BY KIMBERLEY FALK | MARCH 29, 2019
Regardless of the timeless knowledge that, without our brain, we’d be nothing but mush, it took quite a long time for humans to realize we should protect it. Helmets remained a stationary only seen in warfare for hundreds of years, and only until the recent century has become an important part of safety hazards.
The hard hat, invented in 1919, now celebrating its 100-year anniversary, is standard practice in every construction site, resulting in fines, jail time, or worse if a worker or visitor is caught without one.
Miners and shipyard workers were the first to begin covering up their precious noggins.
After the First World War, E.W. Bullard, the son of a wealthy mining manufacturing company owner, Edward Dickinson Bullard of California’s E.D.Bullard Company, brought back with him a steel helmet and patented the “Hard-Boiled Hat,” made of steamed canvas, glue, and black paint.

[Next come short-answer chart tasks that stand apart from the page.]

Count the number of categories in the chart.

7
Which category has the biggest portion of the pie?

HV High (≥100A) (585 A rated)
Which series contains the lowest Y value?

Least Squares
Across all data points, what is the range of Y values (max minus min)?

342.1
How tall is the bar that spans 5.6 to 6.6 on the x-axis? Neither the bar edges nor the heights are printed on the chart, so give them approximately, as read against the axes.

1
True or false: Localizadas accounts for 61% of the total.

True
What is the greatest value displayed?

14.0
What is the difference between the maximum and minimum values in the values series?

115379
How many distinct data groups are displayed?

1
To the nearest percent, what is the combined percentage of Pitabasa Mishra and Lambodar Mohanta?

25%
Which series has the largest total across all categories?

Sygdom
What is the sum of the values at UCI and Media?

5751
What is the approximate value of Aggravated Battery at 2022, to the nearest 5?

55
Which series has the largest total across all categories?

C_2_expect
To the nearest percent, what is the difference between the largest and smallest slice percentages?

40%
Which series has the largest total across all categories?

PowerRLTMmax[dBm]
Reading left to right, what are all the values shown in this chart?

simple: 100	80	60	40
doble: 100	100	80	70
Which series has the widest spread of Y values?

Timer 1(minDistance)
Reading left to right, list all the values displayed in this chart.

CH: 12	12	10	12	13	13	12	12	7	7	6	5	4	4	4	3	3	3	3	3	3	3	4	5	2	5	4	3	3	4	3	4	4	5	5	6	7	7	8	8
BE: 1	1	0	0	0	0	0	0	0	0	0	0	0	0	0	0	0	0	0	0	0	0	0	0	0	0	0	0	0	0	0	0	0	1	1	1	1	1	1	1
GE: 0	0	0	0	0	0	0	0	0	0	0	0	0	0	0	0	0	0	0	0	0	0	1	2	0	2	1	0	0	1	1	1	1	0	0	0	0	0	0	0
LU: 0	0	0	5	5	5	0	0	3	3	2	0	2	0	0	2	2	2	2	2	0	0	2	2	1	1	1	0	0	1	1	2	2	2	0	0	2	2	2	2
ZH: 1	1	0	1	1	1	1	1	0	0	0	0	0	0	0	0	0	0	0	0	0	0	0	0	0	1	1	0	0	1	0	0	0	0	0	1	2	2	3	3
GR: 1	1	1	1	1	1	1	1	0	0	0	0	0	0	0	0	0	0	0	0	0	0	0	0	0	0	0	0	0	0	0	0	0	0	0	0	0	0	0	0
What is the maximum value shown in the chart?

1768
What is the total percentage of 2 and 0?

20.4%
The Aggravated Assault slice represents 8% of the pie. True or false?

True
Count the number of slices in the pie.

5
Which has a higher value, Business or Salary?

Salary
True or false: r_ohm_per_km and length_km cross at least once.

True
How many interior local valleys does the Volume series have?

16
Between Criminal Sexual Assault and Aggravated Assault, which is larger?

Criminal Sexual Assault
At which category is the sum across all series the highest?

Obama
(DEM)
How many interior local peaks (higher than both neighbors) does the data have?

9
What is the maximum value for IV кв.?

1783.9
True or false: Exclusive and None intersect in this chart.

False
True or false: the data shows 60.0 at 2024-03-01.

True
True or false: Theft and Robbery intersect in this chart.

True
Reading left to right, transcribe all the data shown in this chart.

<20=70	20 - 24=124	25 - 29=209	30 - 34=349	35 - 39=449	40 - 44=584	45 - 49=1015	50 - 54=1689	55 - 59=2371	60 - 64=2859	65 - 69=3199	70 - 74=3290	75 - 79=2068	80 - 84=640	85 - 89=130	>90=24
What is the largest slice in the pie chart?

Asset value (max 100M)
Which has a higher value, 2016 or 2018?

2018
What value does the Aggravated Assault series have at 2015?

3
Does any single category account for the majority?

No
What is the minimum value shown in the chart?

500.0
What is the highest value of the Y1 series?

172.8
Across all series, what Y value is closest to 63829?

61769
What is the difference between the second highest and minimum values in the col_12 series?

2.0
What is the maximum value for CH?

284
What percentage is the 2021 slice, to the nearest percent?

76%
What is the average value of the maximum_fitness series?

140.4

This dug the way to huge movements in protective equipment for the most hazardous of occupations but was still a far cry from the durable plastic we use today.
The construction of the Hoover Dam and the Golden Gate Bridge were the first projects that required their workers to wear hard hats, both iconic monuments in the history of the United States. Joseph Strauss, the foreman of the bridge commissioned Bullard to mass produce his hat, now upgraded to include a suspension device, to create a stronger hat, made of aluminum, geared towards the harsher conditions for his workers, which began the revolution of the hard hat into what we see today. It wasn’t until the 1970s, with the introduction of the OHSA that wearing of the hard hat became mandatory.
Over the past century the hard hat has revolutionized and changed the way we protect ourselves. From its humble start made of steamed canvas, the hard hat also went through its aluminum, fiberglass, and then into the thermoplastic non-slip sizeable molds we see today in the 1980s.
Today, with 6 million hard hats sold each year, the hard hat has become the most recognizable item related to construction workers. Personal Protection Equipment (PPEs) while working with hazardous material or in dangerous conditions, has become the law across North America, yet there are still many countries that don’t regulate the personal protection of workers.
Across the United States, as well, it has become a “fad” in many worksites for workers to wear their hard hats backwards – either in order to see better without the brim or because it’s easier to maneuver. Wearing the hat correctly is, of course, important for the protection of our heads, and there have been workplace accidents owing to men and women not wearing the hat its intended way.
There’s still work to be done in the advancement of PPEs, however in the past ten years there has been huge strides in creating lighter, safer protection pieces, including the induction of a new helmet specifically designed for emergency responders.
With the ever-changing technological advances of the 21st century, I am excited to see how we can even further protect our fellow humans who risk their lives doing the most dangerous jobs in order to make our lives better, even if that is simply building a fence.